Logo eles começaram a sair. Já no início do relacionamento, Matt mencionou que ele tinha HIV e se preparou para ser rejeitado. Mas isso "não a desconcertou".
Em 2008 eles se casaram. "Ela não se importou nem um pouco."
Uma nova vida
Se encontrar um parceiro fora além da imaginação para ele, ter filhos parecia totalmente impensável.
"Eu pensei que era fisicamente, medicamente impossível", diz ele.
Mas um de seus amigos de infância, que também era hemofílico, disse que ele havia sido pai graças a uma técnica chamada lavagem do sêmen, uma forma de reprodução assistida.
Matt estava interessado nessa técnica, mas ficou surpreso quando um especialista lhe disse que, uma vez que sua carga viral era praticamente indetectável, seria seguro para eles ter um bebê naturalmente.
"Eu não podia acreditar no que eles estavam dizendo", diz ele. "Eu pensei: 'Você sabe o que eu passei nos últimos 15 ou 20 anos?'"
"Mas temendo a menor possibilidade de transmitir o vírus para o meu filho, depois da minha própria experiência, não quis arriscar", lembra ele.
"Então fizemos três ciclos com essa técnica de lavagem de sêmen e tivemos um filho, depois voltamos para repeti-lo pelo segundo."
Ser pai mudou a vida de Matt.
Agora, vendo que seus filhos estão se aproximando da idade em que ele foi dito que estava doente, faz pensar sobre a magnitude do que aconteceu com ele.
"É a única vez que eu fico animado", diz ele. "Isso me enfurece, é como uma raiva deslocada, como se isso fosse feito para meus filhos, não para mim."
Matt Merry hoje
Uma loteria
Como você reagiria se lhe dissessem hoje que seus filhos têm dois anos de vida? "Deus, eu não sei o que eu faria, só Deus sabe como meus pais se sentiram", diz ele.Após décadas de pressão de ativistas, o governo britânico está prestes a abrir uma investigação pública sobre o escândalo do sangue contaminado.
Ele nunca deixa de se surpreender quando olha sua própria história.
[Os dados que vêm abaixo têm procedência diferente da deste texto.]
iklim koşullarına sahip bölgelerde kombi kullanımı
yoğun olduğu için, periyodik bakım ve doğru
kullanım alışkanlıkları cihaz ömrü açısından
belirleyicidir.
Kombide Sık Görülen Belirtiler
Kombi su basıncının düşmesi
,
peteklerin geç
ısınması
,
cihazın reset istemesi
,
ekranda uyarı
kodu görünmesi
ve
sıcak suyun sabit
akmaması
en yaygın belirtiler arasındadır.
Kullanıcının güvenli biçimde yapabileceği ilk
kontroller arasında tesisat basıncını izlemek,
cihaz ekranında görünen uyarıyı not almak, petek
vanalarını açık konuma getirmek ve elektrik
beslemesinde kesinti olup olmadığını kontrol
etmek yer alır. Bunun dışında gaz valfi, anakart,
Dos 1250 pacientes estimados como infectados com hepatite C e HIV por esse escândalo, menos de 250 ainda estão vivos, segundo a organização Tainted Blood.
"Em termos dos resultados da morte, é como se eu tivesse jogado na loteria", diz ele.
Matt acredita que, apesar do grande número de vítimas, o escândalo não atraiu muita atenção por causa do legado do estigma em torno do HIV e da AIDS. E para isso, ele quer contar sua história.
"Estou feliz com a minha vida neste momento: tenho uma grande família, com uma esposa e dois filhos maravilhosos.
"Tenho todos os motivos para ser grato, mas não deveria sentir-me grato por isso", conclui.